Exile and Travel
The city of Casablanca is filled with foreigners, most of whom are exiles. Among the characters in the film, only the doorman Abdul is actually Moroccan. Though some characters, such as the colonialist French or the conquering Germans, are not in Casablanca as exiles, the majority are. Rick appears at first to be just another disenchanted American expatriate, but he is actually an exile from America, to which he cannot return, and also from France, where he cannot return as long as the Germans still occupy it. An exile is someone who can never return home. Along with the idea of exile comes the idea of travel. The movie opens with a montage of various means of transport, including ships, trains, cars, and planes, that refugees use on their way to Casablanca. These images of hurried travel contrast with images of leisurely voyage, such as a car ride through Paris and a boat ride down the Seine, both of which Rick and Ilsa share during the Paris flashback. Travel can be both a means, as in the case of the refugee, and an end in itself, as in the case of a tourist, but for the exile, it is never-ending. Unlike both the refugee going to a new home and the tourist soon to return home, the exile is perpetually homeless, traveling forever.
Dreaming of America in Africa
Related to the motif of exile is the motif of America, which is where all of Casablanca's refugees hope to go. If Casablanca is the oasis in the desert, America is the promised land on the desert's far side. America offers itself not as a place of temporary exile, but as a new home, even for foreigners. The difference between the refugee and the perpetual exile is determined by the ability to go to America, because America represents the final stop on the refugee path, where exile ends and an actual new life begins. Only Rick cannot go to America. Instead, he must remain in Africa. At the end of the film, he leaves Casablanca, which is on the eastern edge of Africa, for Brazzaville, which lies at the country's heart. Neither desert nor promised land, Brazzaville is pure jungle. If America represents what is known and desired, Brazzaville represents all that is uncertain. For Rick, the journey has just begun.

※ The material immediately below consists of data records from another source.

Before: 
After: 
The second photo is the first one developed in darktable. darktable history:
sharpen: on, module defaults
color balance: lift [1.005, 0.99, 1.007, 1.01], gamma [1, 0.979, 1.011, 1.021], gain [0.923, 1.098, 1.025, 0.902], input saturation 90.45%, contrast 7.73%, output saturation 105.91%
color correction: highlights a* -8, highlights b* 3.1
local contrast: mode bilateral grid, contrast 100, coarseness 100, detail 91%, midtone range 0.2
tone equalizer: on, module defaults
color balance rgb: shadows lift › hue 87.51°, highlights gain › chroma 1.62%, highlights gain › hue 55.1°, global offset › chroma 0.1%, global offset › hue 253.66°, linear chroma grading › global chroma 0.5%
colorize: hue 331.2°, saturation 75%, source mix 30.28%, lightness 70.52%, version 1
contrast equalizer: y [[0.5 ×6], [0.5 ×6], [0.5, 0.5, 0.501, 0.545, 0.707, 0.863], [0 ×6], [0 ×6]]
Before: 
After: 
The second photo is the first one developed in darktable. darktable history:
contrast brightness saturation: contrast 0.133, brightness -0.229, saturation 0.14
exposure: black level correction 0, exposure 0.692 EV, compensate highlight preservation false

The spotlight that shines from a tall tower and lights up the city of Casablanca reminds people that they are always being watched. The spotlight is a constant presence at Rick's, regularly circling past the front doors. The spotlight first swings past the doors immediately after Louis has assured Strasser that the murderer of the German couriers will be found at Rick's, as if to stress the relationship between government authority and the invasive, spying light. The spotlight crosses Laszlo's path as he leaves Rick's with Ilsa, underscoring the fragility of Laszlo's safety and the fact that he is constantly being watched. Later that evening, Ilsa returns to Rick's and opens the front door just as the spotlight passes by, backlighting her brilliantly in the doorframe. This dramatic image is important for several reasons. First, it marks the first time the light actually pierces the front doors and enters Rick's. The image also makes Ilsa look like an angel, and lets us see her as her lovers see her. The use of light here is also a meta-filmic comment about the artificiality of the cinematic lighting. The spotlight reappears as Rick gazes out his window after he and Ilsa kiss in his apartment. Even Rick and Ilsa's romance, the device suggests, is being watched, and the war has completely altered the conditions of their love. This change could partly explain Rick's self-sacrifice at the end of the film. In order for Ilsa to escape the eye of the spotlight, Rick realizes, he must let her escape to America.